**Task to complete:**
Find each line of the material below that contains the string "range" and copy it out in full. Case counts.

**Material shown:**
--- START ---
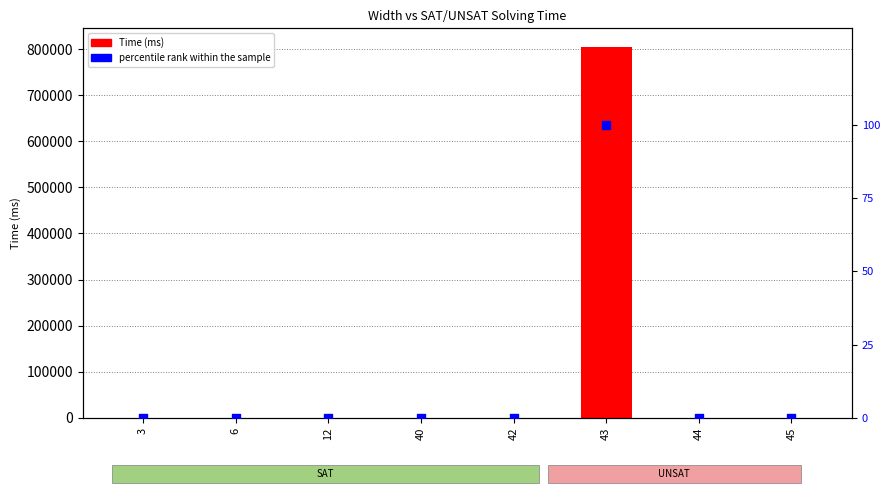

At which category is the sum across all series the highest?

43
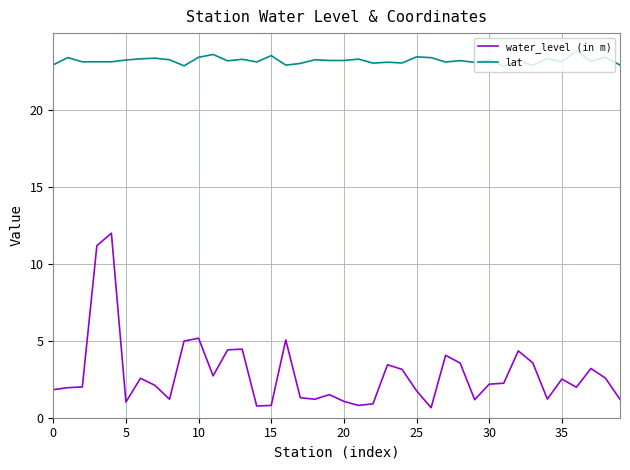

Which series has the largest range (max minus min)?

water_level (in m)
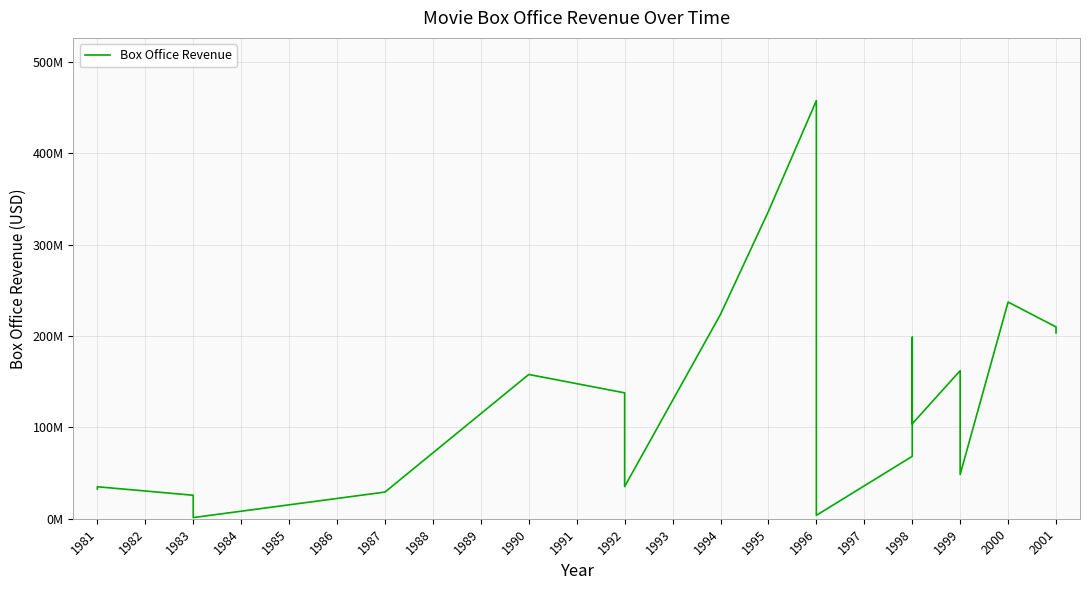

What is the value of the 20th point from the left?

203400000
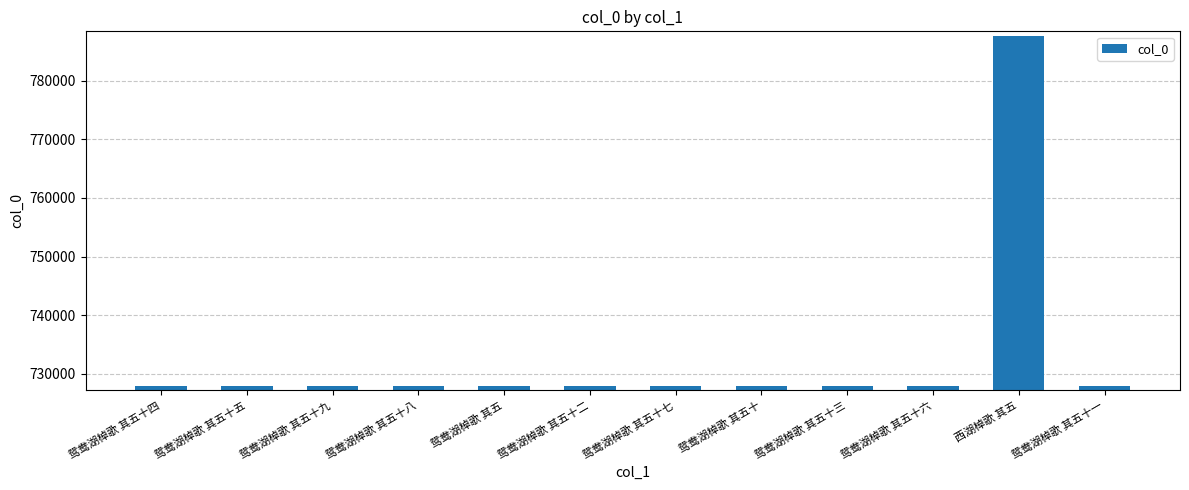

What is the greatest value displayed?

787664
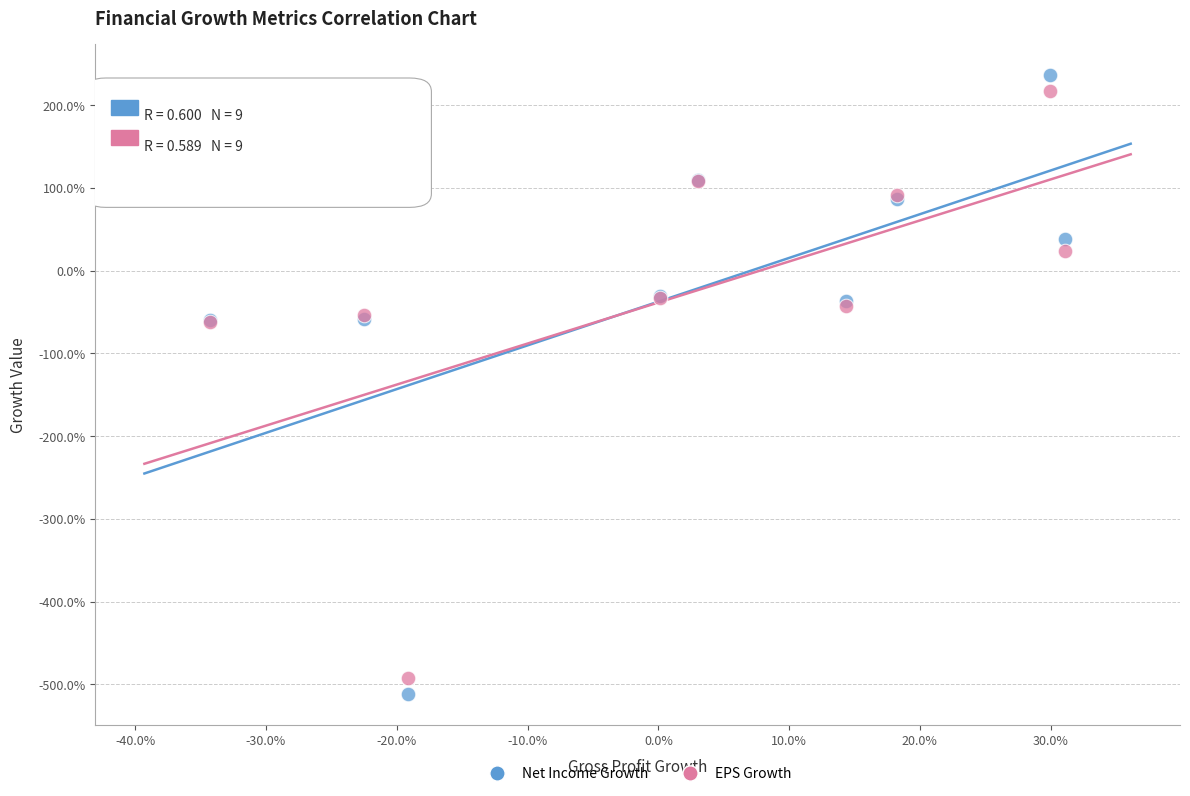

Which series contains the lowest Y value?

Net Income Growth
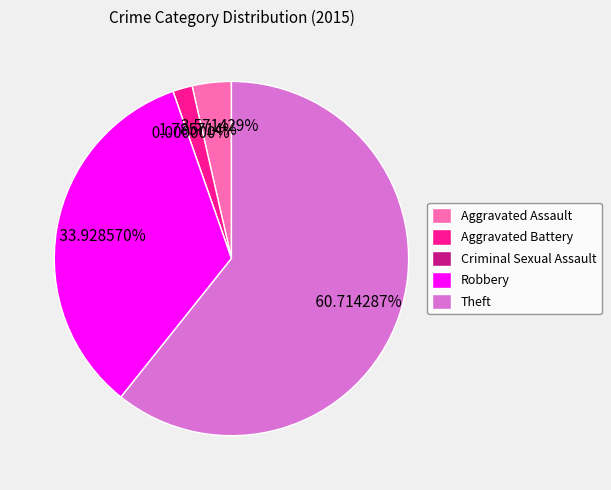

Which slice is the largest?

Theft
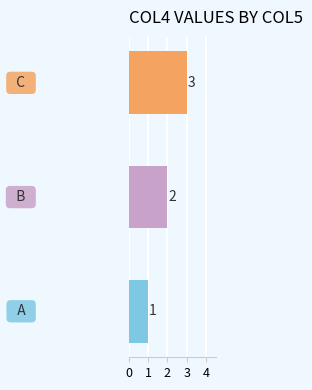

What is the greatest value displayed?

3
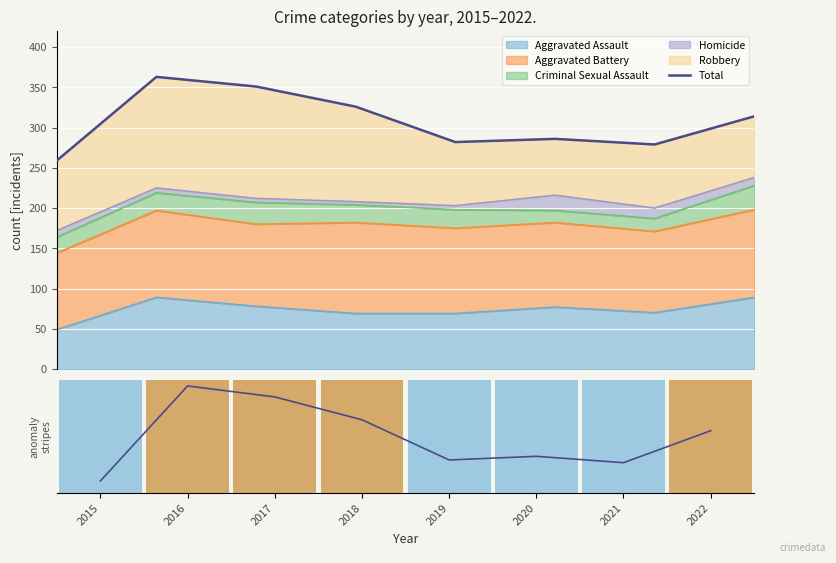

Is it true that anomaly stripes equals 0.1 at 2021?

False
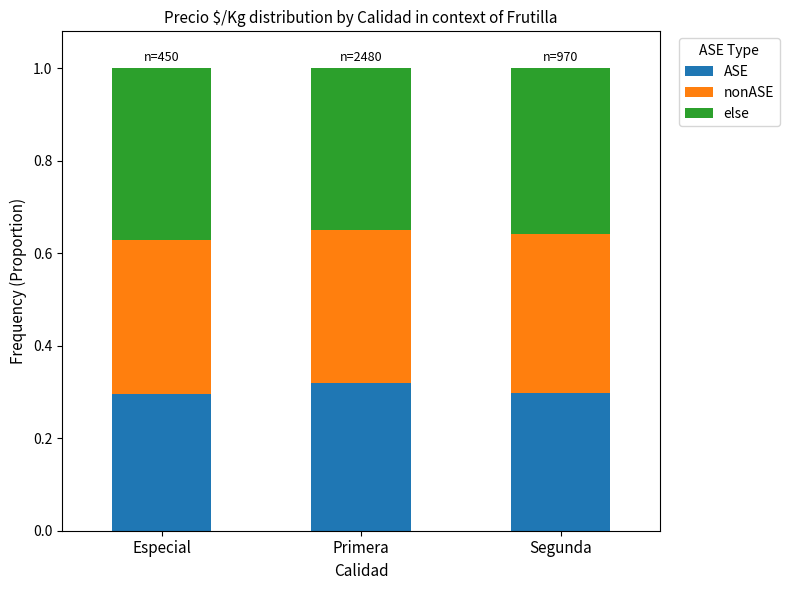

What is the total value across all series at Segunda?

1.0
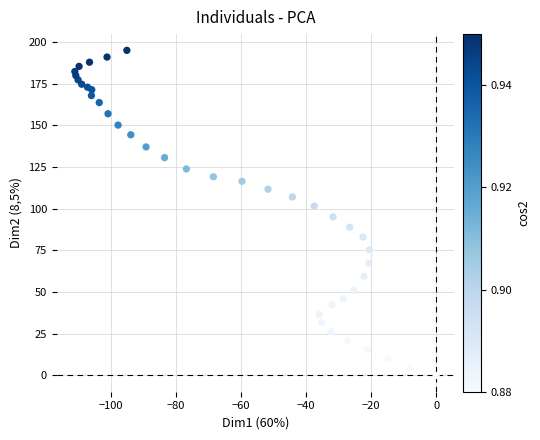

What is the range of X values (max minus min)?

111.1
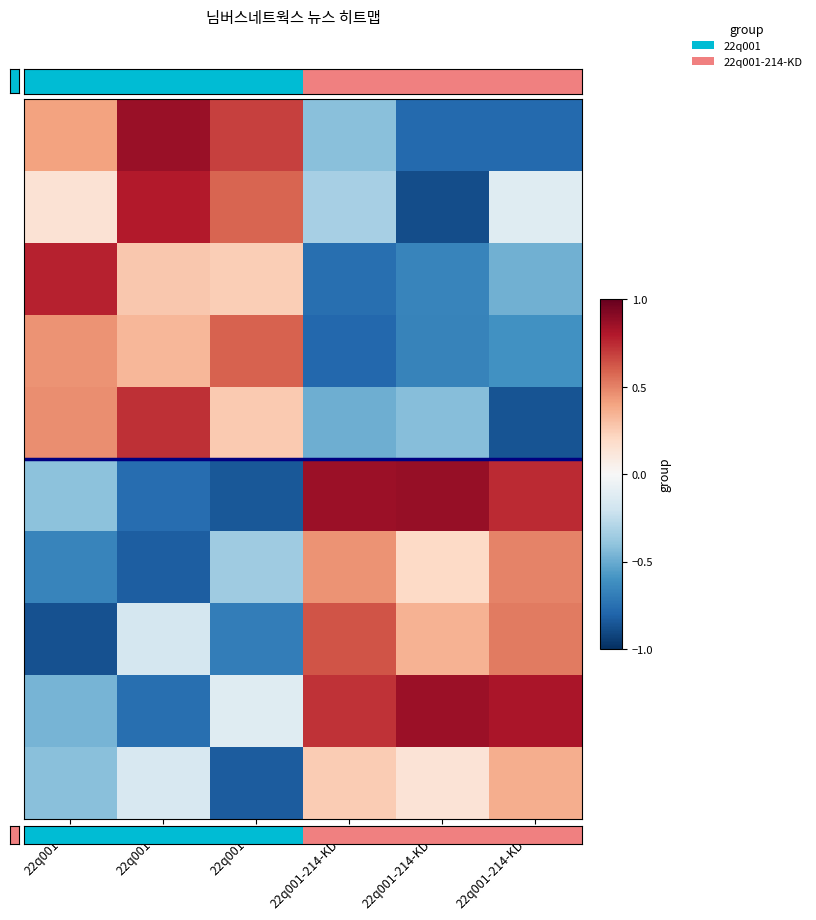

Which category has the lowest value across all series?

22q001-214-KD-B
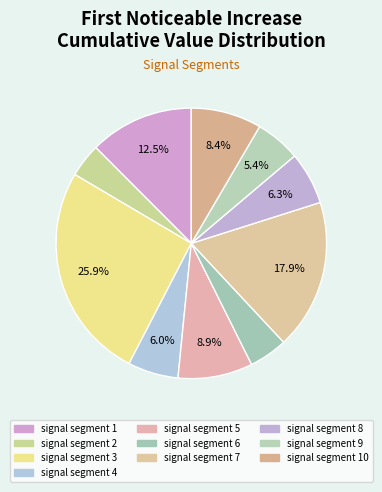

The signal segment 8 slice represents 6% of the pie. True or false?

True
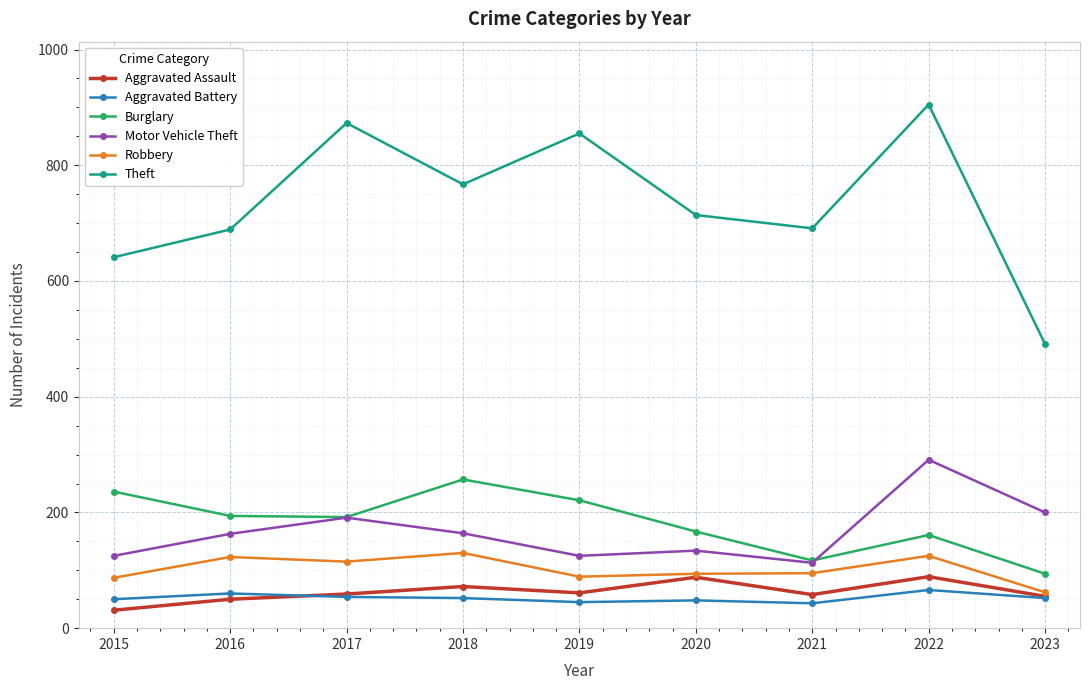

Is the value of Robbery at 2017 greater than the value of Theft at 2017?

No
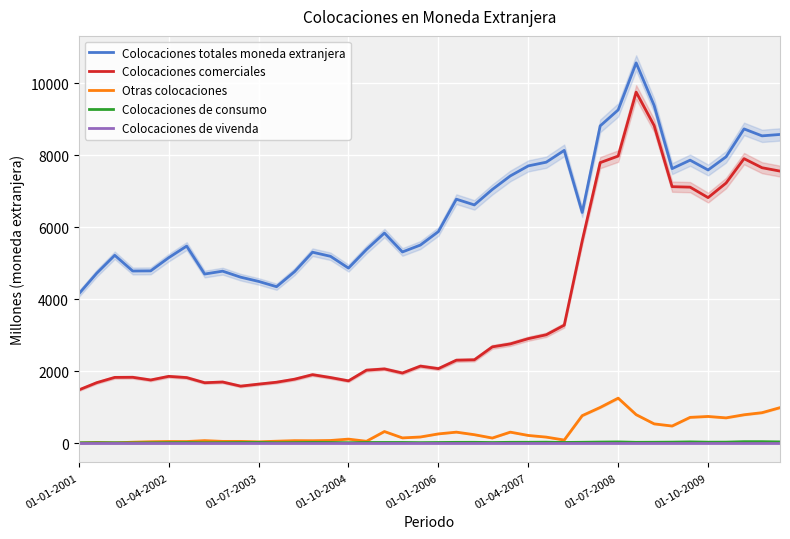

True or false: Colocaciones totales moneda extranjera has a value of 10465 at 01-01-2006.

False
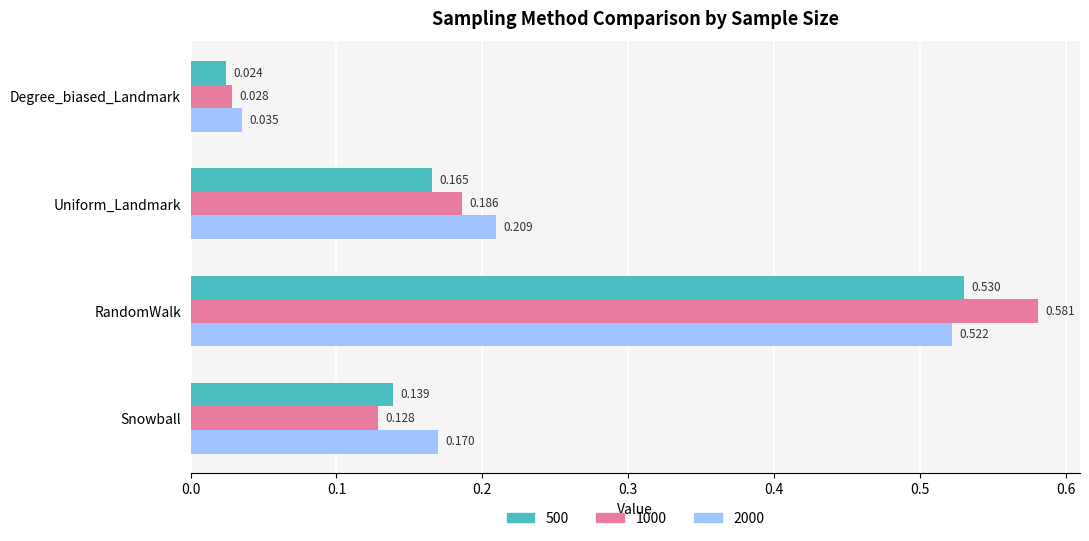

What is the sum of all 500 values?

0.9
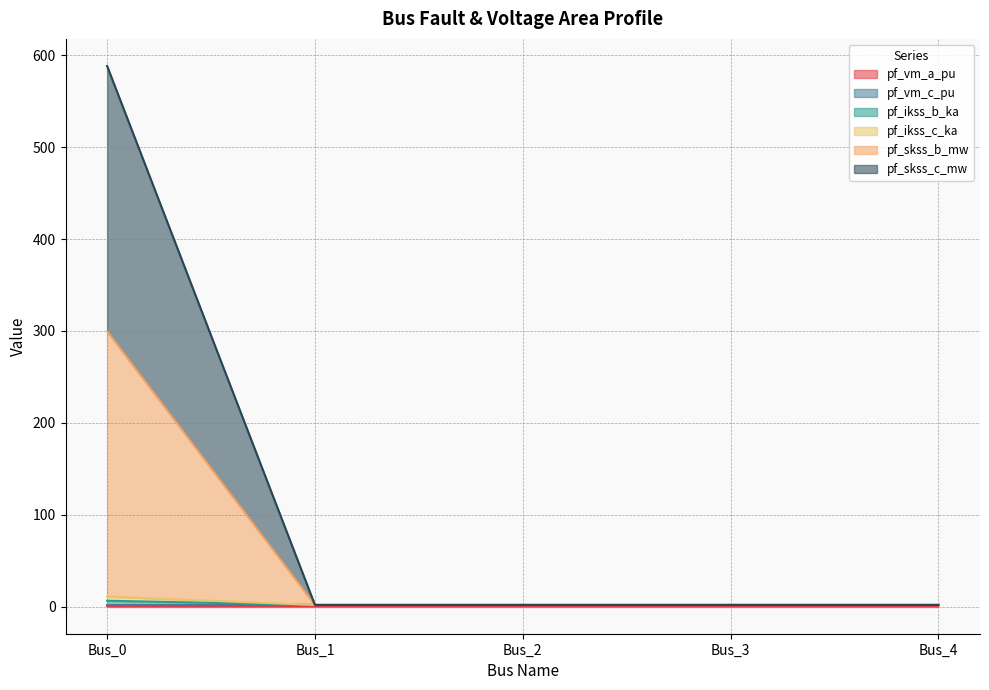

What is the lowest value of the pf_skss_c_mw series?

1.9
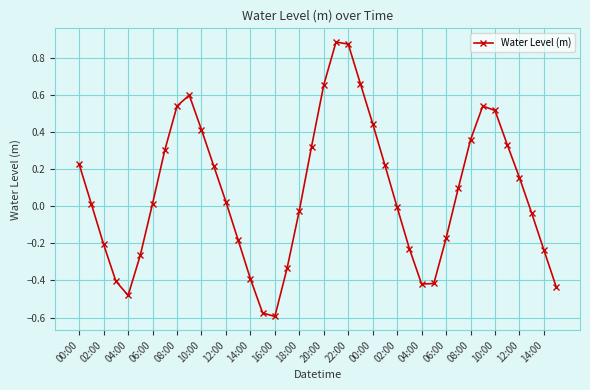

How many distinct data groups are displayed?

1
--- END ---
**Response below:**
Which series has the largest range (max minus min)?
What is the range of X values (max minus min)?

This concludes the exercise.